Action item —
Check which lines of the entries that follow hold "begin", then give the number of those lines and nothing more.

"""

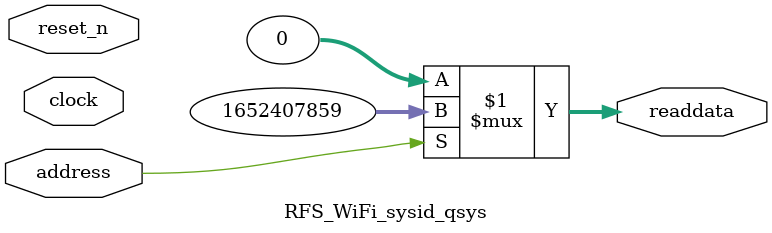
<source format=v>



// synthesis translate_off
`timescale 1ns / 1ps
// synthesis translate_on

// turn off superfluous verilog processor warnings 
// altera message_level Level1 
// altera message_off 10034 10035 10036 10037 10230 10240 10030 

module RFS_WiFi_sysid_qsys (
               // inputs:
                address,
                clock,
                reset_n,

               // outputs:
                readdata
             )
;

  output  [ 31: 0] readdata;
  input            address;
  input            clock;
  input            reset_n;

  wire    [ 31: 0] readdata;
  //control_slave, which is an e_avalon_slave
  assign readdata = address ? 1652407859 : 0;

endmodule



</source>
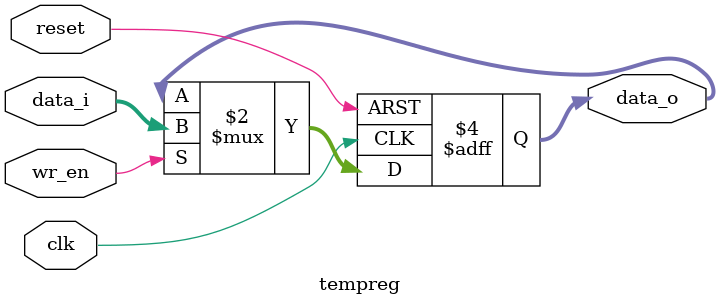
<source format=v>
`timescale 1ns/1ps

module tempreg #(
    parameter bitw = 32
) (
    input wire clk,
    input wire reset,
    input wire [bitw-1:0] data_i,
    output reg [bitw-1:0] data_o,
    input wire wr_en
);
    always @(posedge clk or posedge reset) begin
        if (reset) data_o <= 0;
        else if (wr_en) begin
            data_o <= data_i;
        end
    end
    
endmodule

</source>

"""

Result for this exercise —
2